My only critique is that this line would flow a bit better if it read,
“If you kill me now you will never know why I have brought you here.” (Italics for emphasis.)
Perhaps that's what you meant.
Best!
-Donelle
I was a bit put off by the "savoring shadows" bit. How does one savor a shadow? Do they have a taste?
Similarly, "he felt the shadow detach" was strange to me. How do you feel a shadow? I assume you mean someone who is shadowing him or someone so stealthy that they are like a shadow. If so, then say something along those lines to make it clearer (unless he can actually feel shadows since he does savor them - in which case I'd need to know how or why or what this means).
-V
A perfectyl valid word in its own right, but currently loaded with very particular overtones. "Rebellion" or "civil war" or "revolution" might be preferable.
I'm certainly intrigued to know how the would-be assassin was "brought" here by the general...
As for a "war between the States" implying separate entities - well, yes and no. There are nation-states, which are separate entities, but there are the United States, and it is perfectly valid to call it a "war between the States" (though arguably it should be "the war between one group of States and another group of States").
So I'd suggest that both terms are valid and that throwing "nutjob" into the mix kind of doesn't help..
Sometimes, though, I do wish you guys would call it "the American Civil War" rather than just "the Civil War". I mean, we had our own Civil War wayyyy before yours, but we have the grace to recognise it was of little interest to anyone else and term it "the English Civil War".
Tch. will probably be happy that I stopped using my history book's term for that 1776 event -- "the Revolutionary War" -- and now call it "the American Revolution" .
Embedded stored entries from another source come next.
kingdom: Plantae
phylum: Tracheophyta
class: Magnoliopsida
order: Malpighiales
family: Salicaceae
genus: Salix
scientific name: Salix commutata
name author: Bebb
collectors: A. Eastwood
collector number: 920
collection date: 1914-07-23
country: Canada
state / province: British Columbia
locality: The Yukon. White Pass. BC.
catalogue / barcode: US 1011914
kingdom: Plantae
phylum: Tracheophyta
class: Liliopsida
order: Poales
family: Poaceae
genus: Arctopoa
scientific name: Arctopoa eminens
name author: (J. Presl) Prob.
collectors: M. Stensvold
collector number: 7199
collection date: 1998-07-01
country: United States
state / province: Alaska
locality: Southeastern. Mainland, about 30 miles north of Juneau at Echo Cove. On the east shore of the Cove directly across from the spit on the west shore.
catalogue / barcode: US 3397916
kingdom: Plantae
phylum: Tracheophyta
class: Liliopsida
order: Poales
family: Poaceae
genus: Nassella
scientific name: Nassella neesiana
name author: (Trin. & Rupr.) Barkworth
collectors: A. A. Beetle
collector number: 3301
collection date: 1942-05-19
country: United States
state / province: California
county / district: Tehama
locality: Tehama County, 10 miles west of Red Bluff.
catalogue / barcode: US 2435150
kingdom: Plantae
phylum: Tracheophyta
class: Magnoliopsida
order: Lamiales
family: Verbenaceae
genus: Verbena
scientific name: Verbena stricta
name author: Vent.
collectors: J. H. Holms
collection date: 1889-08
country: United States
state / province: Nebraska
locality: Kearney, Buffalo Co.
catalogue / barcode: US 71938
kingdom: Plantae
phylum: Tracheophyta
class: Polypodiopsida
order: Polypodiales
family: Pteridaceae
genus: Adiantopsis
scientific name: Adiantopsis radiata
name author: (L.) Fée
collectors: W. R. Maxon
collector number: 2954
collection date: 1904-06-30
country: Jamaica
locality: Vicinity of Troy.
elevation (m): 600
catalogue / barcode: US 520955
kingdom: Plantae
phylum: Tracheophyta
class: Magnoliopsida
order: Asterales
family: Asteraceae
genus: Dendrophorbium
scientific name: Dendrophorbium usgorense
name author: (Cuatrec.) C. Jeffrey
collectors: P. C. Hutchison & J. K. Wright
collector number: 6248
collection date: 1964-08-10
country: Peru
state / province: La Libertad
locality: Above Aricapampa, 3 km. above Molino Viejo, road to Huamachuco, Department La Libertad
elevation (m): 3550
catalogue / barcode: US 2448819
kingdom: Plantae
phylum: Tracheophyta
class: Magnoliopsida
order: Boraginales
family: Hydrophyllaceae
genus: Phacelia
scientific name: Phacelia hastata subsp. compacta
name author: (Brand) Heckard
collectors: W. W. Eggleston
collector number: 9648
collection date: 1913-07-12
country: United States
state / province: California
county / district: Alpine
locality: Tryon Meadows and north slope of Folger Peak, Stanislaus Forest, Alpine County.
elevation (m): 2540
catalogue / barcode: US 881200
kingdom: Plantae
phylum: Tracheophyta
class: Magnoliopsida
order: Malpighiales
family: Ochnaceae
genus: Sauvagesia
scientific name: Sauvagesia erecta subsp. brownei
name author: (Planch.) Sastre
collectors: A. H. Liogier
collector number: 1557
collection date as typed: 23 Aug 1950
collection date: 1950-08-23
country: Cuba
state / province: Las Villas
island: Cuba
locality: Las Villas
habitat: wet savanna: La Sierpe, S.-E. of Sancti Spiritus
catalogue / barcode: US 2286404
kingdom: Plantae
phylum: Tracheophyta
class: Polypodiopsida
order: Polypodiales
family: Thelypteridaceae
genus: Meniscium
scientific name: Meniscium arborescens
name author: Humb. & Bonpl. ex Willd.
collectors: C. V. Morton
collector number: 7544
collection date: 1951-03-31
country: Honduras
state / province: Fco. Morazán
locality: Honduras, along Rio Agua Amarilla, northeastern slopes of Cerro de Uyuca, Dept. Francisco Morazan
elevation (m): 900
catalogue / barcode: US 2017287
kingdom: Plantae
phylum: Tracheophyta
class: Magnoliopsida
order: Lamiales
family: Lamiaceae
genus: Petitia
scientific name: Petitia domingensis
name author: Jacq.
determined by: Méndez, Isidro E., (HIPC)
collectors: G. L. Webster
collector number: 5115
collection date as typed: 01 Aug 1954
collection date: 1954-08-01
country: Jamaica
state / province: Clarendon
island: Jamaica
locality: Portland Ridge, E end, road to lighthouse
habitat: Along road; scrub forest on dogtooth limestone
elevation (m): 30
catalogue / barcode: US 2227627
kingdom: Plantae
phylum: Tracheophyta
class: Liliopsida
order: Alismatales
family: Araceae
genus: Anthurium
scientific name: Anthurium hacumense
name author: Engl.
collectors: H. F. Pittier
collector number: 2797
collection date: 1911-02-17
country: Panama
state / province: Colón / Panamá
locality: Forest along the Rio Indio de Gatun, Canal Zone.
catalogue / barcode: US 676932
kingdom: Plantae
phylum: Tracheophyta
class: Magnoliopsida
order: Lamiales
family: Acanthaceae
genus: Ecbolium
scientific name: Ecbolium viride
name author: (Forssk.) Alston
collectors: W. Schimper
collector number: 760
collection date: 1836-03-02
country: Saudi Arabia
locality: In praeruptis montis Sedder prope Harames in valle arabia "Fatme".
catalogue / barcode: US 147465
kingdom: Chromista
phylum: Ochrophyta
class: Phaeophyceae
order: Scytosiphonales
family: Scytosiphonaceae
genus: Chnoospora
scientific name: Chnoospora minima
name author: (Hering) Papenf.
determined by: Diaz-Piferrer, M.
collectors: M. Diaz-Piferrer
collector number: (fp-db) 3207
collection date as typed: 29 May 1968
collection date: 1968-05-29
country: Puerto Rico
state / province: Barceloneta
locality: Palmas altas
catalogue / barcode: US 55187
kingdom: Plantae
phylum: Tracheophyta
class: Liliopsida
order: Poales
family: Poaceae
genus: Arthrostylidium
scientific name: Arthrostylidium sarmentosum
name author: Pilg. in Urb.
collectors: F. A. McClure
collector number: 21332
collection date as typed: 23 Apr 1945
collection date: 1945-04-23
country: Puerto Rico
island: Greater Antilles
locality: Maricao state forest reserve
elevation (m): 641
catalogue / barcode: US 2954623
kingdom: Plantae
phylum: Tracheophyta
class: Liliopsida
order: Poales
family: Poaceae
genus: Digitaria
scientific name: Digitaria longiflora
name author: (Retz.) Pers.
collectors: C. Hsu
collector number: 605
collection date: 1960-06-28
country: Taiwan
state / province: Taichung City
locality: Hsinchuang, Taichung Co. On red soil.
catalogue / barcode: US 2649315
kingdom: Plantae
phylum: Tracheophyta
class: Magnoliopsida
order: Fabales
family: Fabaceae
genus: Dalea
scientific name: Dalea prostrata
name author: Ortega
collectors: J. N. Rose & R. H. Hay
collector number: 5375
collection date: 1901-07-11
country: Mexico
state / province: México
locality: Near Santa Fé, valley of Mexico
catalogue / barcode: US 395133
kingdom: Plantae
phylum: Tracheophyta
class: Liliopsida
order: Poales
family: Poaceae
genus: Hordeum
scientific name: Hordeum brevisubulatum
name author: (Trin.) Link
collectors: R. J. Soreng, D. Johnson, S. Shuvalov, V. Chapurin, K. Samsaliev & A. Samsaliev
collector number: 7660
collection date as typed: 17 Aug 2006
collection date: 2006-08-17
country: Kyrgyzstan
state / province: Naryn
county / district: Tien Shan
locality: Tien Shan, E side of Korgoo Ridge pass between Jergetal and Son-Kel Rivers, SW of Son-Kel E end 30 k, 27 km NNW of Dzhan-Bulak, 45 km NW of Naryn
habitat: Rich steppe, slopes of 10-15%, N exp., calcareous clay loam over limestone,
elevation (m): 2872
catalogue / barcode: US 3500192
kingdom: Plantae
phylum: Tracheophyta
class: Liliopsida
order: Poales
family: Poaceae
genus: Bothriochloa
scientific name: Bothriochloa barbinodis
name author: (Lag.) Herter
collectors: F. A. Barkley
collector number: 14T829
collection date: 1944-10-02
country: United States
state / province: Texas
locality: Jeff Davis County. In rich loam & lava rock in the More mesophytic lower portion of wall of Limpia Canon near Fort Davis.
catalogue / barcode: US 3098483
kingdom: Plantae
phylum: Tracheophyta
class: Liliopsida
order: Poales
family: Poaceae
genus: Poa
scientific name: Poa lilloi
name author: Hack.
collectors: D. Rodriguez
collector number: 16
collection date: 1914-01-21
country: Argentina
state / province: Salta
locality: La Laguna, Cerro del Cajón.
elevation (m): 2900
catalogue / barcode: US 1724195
Anyway -- getting what you need, whyfo?
Words like
colonnade... is this a place of columns?
insurgency... my brain thought 'urgency' (obviously not)
I really liked the feel of, "he felt a shadow detach itself..."
Nice feel... painted a very specific picture for me, which is one reason why I would keep reading even though I wasn't sure what was going on.
Oh, By the way... your "thought" is missing its 't'. =)
-drahm
Now to the writing. Revolution would sound better, but it all depends on the POVs opinion of the "movement".
Oh, and I'm almost certain General George S. Patton used the line "So it begins." Maybe it was someone else.
[This message has been edited by Green_Writer (edited January 11, 2007).]
England didn't officially recognize the Confederacy as an independent nation, though English courts did uphold the claim that, with respect to the laws governing maritime commerce, the United States had de facto recognized the Confederacy as an independent navel power by virtue of imposing a blockade on Confederate ports. I find that claim...suspect. It's like saying that, by having a Coast Guard and enforcing restrictions on smuggling of illicit goods, the U.S. therefore acknowledges the flags of any criminal organization which attempts to move contraband through our territorial waters.
"Insurgency" is a bit dry and technical, or at least it's supposed to be. It simply means a resistance movement that arises entirely out of the local population. Calling it a "rebellion" or "revolution" or whatever will probably help build your POV some. On the other hand, maybe he does regard it as simply being an insurgency, if he has no particular attachment to the goals of the contest.